== TEXTO PROPORCIONADO ==
☆ ☆ ☆ ☆

En ese punto, insiste: “La idea no es que eso se convierta en un lugar turístico, sino que esa población tenga derecho a una vida digna. El abordaje debe ser interdisciplinario para que lo que se haga allí respete su cultura, pero es urgente. La última vez que fuimos encontramos comunidades hasta con 20 % de prevalencia de VIH, la mayoría son jóvenes y eso te deja el corazón arrugado”.

Según el profesor holandés, hay pueblos en los que solo quedan mujeres porque los hombres murieron: “Eso pasó en una comunidad cerca de Guayo. Los waraos pensaron que había una brujería y ellas se quedaron solas con sus hijos. Por eso creo que es posible que una población entera puede desaparecer”.

Comegna, por su parte, asegura que ya hay asentamientos que desaparecieron por completo. No se sabe si fueron el VIH, la tuberculosis o las migraciones, pero no hay manera de determinarlo con certeza porque la última misión que entró al Delta fue hace dos años, antes de la pandemia de covid-19.

Según reportes de la prensa internacional, en los últimos años al menos 4.000 waraos se asentaron en Brasil, otros tantos en Guyana y el resto va y viene entre los caños del Delta y las Barrancas del Orinoco, Cambalache, Los Barrancos de Fajardo o Tucupita. Algunos se aventuran hasta las ciudades venezolanas de Valencia o Caracas.

“Nosotros en la fundación –dice Comegna– también trabajamos en cárceles y una vez encontramos en La Guaira a un chamo warao. Cuando le dijimos las tres o cuatro palabras que sabíamos en su lengua, él se puso a llorar, a decir que extrañaba su tierra, su río. El problema de esa comunidad es estructural, pero la gente que emigra no mejora, sino que van para peor. La idea es que ellos puedan vivir en sus territorios y que irse sea una decisión, no la única alternativa”.

☆ ☆ ☆ ☆

Ítems almacenados
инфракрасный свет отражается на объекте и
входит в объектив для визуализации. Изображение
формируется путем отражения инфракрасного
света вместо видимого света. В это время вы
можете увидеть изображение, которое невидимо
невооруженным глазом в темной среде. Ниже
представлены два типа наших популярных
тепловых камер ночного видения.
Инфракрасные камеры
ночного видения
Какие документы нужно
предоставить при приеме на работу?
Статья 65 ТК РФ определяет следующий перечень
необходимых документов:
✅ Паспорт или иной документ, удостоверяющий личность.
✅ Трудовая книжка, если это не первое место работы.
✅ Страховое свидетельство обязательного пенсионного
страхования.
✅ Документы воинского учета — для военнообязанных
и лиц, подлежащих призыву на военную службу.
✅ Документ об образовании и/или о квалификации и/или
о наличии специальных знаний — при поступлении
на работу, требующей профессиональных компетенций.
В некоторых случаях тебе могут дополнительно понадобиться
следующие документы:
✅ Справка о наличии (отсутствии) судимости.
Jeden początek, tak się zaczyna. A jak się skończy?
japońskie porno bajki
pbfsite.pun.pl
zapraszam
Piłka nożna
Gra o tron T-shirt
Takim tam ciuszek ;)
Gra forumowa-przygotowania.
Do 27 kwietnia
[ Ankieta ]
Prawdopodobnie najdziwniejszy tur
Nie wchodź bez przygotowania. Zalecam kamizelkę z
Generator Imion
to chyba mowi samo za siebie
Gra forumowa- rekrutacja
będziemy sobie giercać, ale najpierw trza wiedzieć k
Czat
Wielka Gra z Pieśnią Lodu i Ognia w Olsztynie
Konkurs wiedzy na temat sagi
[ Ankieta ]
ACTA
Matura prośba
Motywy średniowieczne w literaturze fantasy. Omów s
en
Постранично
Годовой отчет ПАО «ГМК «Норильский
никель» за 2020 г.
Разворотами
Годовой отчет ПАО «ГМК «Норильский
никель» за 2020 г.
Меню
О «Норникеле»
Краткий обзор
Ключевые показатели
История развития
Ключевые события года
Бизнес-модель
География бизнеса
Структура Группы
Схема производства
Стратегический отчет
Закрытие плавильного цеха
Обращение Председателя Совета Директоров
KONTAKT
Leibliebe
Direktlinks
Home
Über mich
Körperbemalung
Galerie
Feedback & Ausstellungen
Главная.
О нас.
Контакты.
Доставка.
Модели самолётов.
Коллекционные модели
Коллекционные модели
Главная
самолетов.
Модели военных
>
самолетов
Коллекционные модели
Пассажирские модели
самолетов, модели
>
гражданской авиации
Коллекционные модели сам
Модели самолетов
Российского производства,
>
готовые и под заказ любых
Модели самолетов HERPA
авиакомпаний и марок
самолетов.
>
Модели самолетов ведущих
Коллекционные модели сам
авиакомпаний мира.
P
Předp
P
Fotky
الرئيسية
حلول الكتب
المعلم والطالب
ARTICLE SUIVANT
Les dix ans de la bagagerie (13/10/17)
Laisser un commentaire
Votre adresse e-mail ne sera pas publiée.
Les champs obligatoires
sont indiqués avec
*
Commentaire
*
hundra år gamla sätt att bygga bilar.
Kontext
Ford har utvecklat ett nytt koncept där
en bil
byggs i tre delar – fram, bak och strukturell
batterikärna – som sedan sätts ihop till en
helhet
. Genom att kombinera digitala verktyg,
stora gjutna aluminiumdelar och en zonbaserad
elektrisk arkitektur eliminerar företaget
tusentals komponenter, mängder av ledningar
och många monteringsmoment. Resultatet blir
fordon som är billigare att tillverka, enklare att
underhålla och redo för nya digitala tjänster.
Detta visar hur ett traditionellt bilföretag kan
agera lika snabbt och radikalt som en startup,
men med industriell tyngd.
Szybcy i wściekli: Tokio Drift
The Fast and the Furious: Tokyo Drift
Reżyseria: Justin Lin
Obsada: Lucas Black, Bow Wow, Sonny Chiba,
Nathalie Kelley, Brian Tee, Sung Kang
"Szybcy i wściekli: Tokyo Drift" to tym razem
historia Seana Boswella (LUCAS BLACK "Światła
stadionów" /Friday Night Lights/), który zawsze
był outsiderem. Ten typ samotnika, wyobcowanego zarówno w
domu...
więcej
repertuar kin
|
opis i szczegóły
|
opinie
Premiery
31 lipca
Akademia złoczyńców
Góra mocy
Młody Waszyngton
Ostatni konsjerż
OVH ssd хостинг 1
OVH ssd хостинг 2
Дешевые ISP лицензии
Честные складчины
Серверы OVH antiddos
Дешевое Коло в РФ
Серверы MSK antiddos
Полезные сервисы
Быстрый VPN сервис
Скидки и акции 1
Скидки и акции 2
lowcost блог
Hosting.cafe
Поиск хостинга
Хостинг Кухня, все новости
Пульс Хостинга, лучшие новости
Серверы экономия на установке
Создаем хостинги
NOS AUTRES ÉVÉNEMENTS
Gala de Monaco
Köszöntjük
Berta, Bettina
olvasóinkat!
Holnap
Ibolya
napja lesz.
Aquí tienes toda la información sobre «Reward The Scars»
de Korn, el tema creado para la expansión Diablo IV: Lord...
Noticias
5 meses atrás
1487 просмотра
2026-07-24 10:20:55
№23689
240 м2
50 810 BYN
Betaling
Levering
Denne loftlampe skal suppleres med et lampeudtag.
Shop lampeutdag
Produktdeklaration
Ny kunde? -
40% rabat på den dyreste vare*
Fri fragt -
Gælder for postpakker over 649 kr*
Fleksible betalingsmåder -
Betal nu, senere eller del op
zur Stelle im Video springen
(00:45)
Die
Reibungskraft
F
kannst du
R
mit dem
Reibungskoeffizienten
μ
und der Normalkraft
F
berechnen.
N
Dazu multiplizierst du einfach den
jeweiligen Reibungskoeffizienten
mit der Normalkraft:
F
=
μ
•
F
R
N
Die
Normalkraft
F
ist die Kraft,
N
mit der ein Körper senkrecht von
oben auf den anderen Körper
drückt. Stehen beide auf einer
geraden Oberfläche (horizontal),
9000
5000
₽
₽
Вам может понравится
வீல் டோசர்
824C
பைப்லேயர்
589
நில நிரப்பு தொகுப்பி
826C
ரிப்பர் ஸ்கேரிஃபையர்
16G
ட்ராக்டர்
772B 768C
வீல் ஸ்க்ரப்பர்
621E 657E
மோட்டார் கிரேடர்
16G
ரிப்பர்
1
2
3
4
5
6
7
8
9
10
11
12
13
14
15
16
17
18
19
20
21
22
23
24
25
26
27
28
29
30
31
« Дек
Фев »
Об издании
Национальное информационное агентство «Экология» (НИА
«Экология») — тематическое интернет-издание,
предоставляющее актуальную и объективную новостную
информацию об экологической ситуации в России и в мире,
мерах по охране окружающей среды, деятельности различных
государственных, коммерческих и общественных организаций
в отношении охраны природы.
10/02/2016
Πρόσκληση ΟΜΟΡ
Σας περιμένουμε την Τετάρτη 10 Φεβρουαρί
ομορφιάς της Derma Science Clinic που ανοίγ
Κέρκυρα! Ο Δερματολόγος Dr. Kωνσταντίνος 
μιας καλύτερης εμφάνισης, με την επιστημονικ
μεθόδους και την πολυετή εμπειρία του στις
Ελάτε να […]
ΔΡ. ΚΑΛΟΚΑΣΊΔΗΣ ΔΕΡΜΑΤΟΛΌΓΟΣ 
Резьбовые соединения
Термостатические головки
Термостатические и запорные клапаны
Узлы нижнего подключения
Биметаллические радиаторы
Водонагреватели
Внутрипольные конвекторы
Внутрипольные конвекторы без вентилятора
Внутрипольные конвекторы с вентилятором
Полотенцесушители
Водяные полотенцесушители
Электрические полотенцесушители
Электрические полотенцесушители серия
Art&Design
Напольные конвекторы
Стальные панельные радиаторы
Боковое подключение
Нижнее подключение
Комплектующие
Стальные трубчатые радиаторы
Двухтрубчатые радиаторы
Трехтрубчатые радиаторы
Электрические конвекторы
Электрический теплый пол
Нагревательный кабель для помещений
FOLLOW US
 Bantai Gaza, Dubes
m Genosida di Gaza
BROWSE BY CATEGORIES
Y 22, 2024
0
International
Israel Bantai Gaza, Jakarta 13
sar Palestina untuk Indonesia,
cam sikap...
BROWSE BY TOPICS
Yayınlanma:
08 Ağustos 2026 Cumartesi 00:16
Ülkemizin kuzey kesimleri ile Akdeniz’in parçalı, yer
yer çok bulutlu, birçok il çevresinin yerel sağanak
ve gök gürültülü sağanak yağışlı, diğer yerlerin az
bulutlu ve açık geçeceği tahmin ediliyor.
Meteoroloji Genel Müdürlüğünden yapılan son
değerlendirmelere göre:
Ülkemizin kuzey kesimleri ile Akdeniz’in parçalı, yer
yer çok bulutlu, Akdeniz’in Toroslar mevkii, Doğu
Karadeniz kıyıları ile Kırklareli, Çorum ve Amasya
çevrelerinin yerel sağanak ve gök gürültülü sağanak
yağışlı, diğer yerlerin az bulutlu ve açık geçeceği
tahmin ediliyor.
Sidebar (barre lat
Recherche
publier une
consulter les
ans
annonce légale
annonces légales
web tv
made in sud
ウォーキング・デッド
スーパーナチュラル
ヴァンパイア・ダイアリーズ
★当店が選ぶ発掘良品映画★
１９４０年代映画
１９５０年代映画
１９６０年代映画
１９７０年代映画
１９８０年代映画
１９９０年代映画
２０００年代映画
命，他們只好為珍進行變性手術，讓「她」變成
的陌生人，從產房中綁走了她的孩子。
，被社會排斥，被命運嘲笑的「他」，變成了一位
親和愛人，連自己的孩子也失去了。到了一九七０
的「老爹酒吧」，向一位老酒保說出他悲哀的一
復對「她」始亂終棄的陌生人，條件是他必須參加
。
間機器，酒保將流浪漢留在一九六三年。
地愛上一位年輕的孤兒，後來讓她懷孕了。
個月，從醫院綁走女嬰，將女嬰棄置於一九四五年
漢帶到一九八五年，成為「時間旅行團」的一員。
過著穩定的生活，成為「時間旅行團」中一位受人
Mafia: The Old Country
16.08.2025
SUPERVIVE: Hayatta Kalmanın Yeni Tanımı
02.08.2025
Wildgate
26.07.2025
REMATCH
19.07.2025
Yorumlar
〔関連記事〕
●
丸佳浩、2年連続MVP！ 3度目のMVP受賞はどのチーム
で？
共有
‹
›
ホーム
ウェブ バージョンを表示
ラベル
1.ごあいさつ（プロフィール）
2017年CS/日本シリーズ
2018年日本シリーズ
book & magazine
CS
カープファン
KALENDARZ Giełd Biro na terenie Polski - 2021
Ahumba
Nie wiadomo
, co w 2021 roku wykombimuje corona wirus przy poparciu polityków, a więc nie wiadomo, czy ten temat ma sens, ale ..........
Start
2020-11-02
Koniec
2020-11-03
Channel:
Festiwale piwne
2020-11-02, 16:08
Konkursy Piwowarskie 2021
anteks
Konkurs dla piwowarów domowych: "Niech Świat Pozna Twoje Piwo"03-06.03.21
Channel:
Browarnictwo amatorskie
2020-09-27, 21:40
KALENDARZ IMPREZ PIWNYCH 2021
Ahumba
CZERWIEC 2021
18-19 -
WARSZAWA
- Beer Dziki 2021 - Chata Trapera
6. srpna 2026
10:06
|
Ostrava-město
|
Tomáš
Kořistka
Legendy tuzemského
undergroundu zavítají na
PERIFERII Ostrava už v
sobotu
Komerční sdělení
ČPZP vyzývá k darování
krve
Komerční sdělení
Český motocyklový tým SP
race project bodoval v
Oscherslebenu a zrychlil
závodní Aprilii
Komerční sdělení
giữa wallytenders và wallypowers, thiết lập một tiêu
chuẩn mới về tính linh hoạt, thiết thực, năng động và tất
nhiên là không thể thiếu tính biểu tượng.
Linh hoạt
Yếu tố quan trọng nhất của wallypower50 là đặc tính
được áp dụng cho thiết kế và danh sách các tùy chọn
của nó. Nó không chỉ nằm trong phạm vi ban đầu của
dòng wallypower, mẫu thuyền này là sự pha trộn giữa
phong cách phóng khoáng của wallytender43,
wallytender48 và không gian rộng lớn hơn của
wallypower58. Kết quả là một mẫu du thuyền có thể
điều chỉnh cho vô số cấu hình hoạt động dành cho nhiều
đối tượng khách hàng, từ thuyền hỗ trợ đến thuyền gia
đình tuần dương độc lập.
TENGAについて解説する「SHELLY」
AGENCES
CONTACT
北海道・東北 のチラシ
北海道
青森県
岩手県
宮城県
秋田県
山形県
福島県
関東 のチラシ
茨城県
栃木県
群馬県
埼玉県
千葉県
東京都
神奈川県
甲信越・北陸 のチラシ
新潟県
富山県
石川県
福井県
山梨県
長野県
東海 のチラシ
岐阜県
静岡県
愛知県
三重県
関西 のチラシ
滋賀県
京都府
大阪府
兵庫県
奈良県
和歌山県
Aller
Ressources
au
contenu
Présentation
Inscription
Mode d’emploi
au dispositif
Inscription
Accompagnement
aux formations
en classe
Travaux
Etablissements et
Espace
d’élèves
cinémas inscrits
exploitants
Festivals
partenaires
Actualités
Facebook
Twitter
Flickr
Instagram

☆ ☆ ☆ ☆

== CONSIGNA ==
Según el texto sobre los waraos, ¿cuántos waraos se asentaron en Brasil en los últimos años, de acuerdo con reportes de la prensa internacional?

== SOLUCIÓN ESCRITA ==
Al menos 4.000 waraos.